Görünüş çoğu kez aldatıcıdır. İnsan, görünenle yetindiğinde yanılır. İftira da bu aldanışın ürünüdür: görüneni tek gerçek saymak. Meryem’in kıssası, görünüşün ötesine bakmayı öğretir. Hakikati göremeyen, söylentinin parıltısına kapılır.
Kaynağa yönelen, görünüşün ağırlığına teslim olmaz. Meryem’in suskunluğu, kaynağa yönelişin göstergesiydi. Onun sessizliği yenilgi değil, derin bir bakış oldu. Çünkü kaynağa dönen nazar, kalabalığın taşından da söylentinin sesinden de korur.
Direniş her zaman bağırarak olmaz. Bazen en güçlü direniş, sessizliktir. Meryem’in direnişi, böyleydi: kalabalığa karşı bağırmadı, sessizliğini korudu. Onun sessizliği, kalabalığın gürültüsünden daha gürültülüydü.
Farklı inançlar, Meryem’i farklı yorumladı: kimi küçümsedi, kimi putlaştırdı, kimi dengeyi gözetti. Ama hepsinin ortak paydası şudur: onun adı, masumiyetle anıldı. Bu ortak payda, insanlığın birbirine yaklaşması için bir köprü oldu.

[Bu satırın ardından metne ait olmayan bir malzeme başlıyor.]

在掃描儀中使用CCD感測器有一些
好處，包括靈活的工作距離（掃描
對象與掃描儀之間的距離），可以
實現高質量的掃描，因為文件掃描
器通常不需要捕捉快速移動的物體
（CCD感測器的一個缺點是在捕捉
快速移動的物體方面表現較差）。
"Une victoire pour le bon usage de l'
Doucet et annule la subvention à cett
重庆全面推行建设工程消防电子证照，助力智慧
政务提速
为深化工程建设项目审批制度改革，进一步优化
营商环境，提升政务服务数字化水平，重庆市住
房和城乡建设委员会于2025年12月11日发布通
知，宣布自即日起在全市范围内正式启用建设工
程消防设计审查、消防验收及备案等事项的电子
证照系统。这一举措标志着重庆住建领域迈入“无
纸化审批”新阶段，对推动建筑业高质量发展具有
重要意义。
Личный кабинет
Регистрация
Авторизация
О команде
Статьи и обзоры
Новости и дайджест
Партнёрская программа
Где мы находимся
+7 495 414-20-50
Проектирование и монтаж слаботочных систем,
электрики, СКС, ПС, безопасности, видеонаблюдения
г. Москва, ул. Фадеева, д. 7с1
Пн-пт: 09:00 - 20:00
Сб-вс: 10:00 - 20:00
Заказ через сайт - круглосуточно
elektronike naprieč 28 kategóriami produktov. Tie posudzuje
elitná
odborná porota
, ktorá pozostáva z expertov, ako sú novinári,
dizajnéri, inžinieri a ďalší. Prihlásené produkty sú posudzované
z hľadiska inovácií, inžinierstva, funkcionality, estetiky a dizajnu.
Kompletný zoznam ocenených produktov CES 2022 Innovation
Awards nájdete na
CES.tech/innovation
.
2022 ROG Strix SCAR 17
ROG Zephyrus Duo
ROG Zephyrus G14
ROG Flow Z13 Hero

Meryem’in anneliği, yalnızca İsa’ya değil, insanlığa yöneliktir. O, masumiyetiyle bütün insanlığın annesi gibidir. Bu yüzden anneliği biyolojik bir rol değil; insanlık için bir şefkat işaretidir.
Meryem’e duyulan hürmet, sadece bir inanç grubuna ait değildir. Onun adı, farklı dillerde dualarda, şiirlerde, ilahilerde yaşar. Bu evrensellik, hürmetin insana özgü bir ihtiyaç olduğunu gösterir: masumiyetin sembolüne saygı duyma ihtiyacı.
Kalabalığın atmaya hazırlandığı taş, en sonunda yere düştü. Hakikat, taşı havada bıraktı. Meryem’in kıssası, taşın düşüşü ve hakikatin ayakta kalışıyla insana ders oldu.